I’m currently reading Unnatural Selection, by Mara Hvistendahl, while I’m sitting here trying to tie up the loose ends on my thesis. Or at least, they were only loose ends before yesterday evening, when a small coding error (really, Erin, ‘<‘ instead of ‘>’) meant that I had written this great paper about why we don’t see any result when in fact there might be a really important result. Good work. It’s not like I had plans this weekend, anyway.

At any rate, losing myself in my dissertation means thinking a lot about ‘nontraditional’ unions and the evolving concept of the family, and reading Mara’s book means thinking a lot about all of the men that are going to spend their lives as bachelors in Asia. What I haven’t been thinking much about is the other end of the spectrum, polygamous marriages, which suddenly came up today. A good friend and PhD candidate at UCLA is working in Kenya right now as a field researcher and is occasionally sharing her thoughts on development and field work, etc. Having spent some time in that part of the world and always eager to read anything I can get my hands on, I keep close tabs on what she’s doing.
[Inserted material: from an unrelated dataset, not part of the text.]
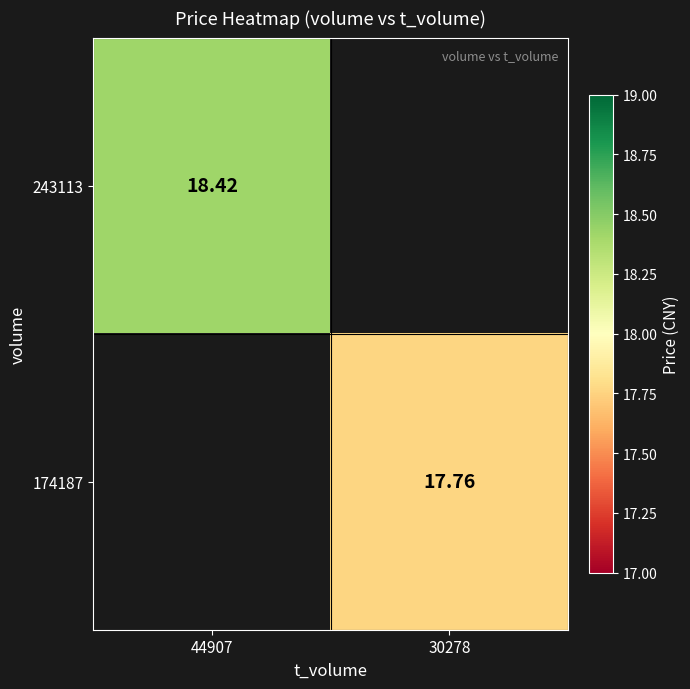

How many categories are shown in the chart?

2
She posted recently about polygamous marriages and made a joke about how one episode of the TV show Big Love was the extent of her knowledge of polygamy in America. With the same-sex marriage becoming more and more part of our understanding of marriage, I’ve heard a few mutterings that polygamous marriage might be the next ban that is tackled. Ignoring for a moment the torrid history of polygamy in America and its association with forced marriage of children, it’s interesting to think about the value that additional help might afford. In a place with high rates of mortality for young men (from HIV, for instance), the ability to raise one’s children alongside another person, even that person is not a romantic partner and even once shared your romantic partner, seems much more palatable than knocking it out alone.

And, just to bring this full circle, Mara’s prologue starts with the story of her own youth, where two newly single women, Mara’s mother and a friend, banded together to raise their children. They weren’t co-wives or sister-wives, but it seemed to be an arrangement that worked. If you were in a polygamous marriage, you don’t even have search costs associated with finding someone to help you.